Can alfalfa hay be fed to pigs? Yes, however the amount that can be included in the diet depends on the nutritional quality of the alfalfa hay as well as the age and physiological status of the pigs. Unlike ruminant animals (cattle, sheep, and goats) that have four-chambered stomachs which are efficient fermentation vats, pigs are monogastric animals that have simple, one-chambered stomachs that do not efficiently digest diets that contain high percentages of roughage or fiber. In order to meet dietary energy requirements, pigs are generally fed diets that contain mostly cereal grains such as corn, barley or wheat. While high-quality alfalfa hay is a good protein source, the low digestible energy content of alfalfa hay compared to cereal grains limits its use in many swine diets. In addition, alfalfa hay contains several anti-nutritional factors, such as saponins and tannins that reduce the growth rate of young pigs. Therefore, feeding alfalfa hay to weaned and growing pigs is generally not recommended.
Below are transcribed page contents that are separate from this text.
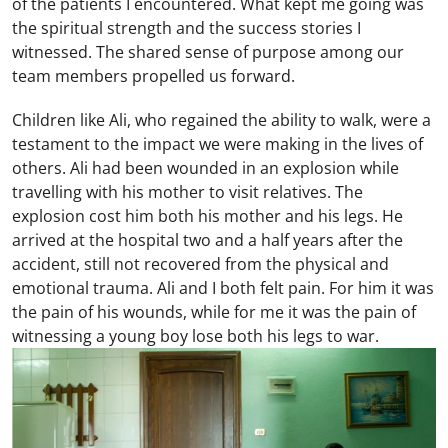
of the patients I encountered. What kept me going was
the spiritual strength and the success stories I
witnessed. The shared sense of purpose among our
team members propelled us forward.
Children like Ali, who regained the ability to walk, were a
testament to the impact we were making in the lives of
others. Ali had been wounded in an explosion while
travelling with his mother to visit relatives. The
explosion cost him both his mother and his legs. He
arrived at the hospital two and a half years after the
accident, still not recovered from the physical and
emotional trauma. Ali and I both felt pain. For him it was
the pain of his wounds, while for me it was the pain of
witnessing a young boy lose both his legs to war.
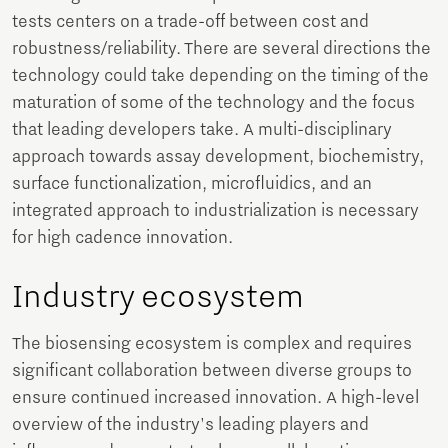
tests centers on a trade-off between cost and
robustness/reliability. There are several directions the
technology could take depending on the timing of the
maturation of some of the technology and the focus
that leading developers take. A multi-disciplinary
approach towards assay development, biochemistry,
surface functionalization, microfluidics, and an
integrated approach to industrialization is necessary
for high cadence innovation.
Industry ecosystem
The biosensing ecosystem is complex and requires
significant collaboration between diverse groups to
ensure continued increased innovation. A high-level
overview of the industry's leading players and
However, because the digestive system of sows is fully developed and the capacity and the microbial community of the sow’s hindgut can effectively digest some fiber, alfalfa hay can be included in diets fed to sows. Alfalfa hay is most often ground into alfalfa meal for use in pig diets because the smaller particle size improves digestibility. Including alfalfa meal in the gestating sow diet is ideal because it adds bulk but not calories. Typically, gestating sows are limit-fed in order to minimize excessive body weight gain during pregnancy. Sows that are limit-fed often become frustrated and exhibit stereotypical behavior (1). Providing a high-fiber diet during gestation allows adequate intake without resulting in excessive body weight gain. After farrowing, sows are fed diets that contain more calories and are allowed to eat all that they can consume in order to maximize milk production for optimal piglet growth. However, appetites of sows that are limit-fed during pregnancy often do not increase after farrowing and sows mobilize body fat to meet the energy requirements of lactation. Research suggests that feeding sows a high-fiber diet during gestation may lead to higher feed intake and less body weight loss during lactation (1).
But how much alfalfa meal can be included in gestation diets? In a research study, sows fed 50% alfalfa meal during gestation gained less weight during pregnancy than sows fed 5% alfalfa (2). Results indicated that sows can tolerate up to 50% alfalfa without adversely affecting the number of piglets born or birth weights (2). Feeding more than 50% alfalfa meal, especially during late gestation may not meet energy requirements and could result in lower piglet birth weights (2).
Alfalfa provides bulk in gestating sow diets without adding calories. Since the nutritional quality of alfalfa hay is variable, it should be tested for actual chemical composition. Best results are obtained when alfalfa is included at less than 50% of the gestation diet. However, this amount may be different depending on other ingredients that you are feeding your pregnant sows. Consult with an animal nutritionist for a properly balanced gestation diet.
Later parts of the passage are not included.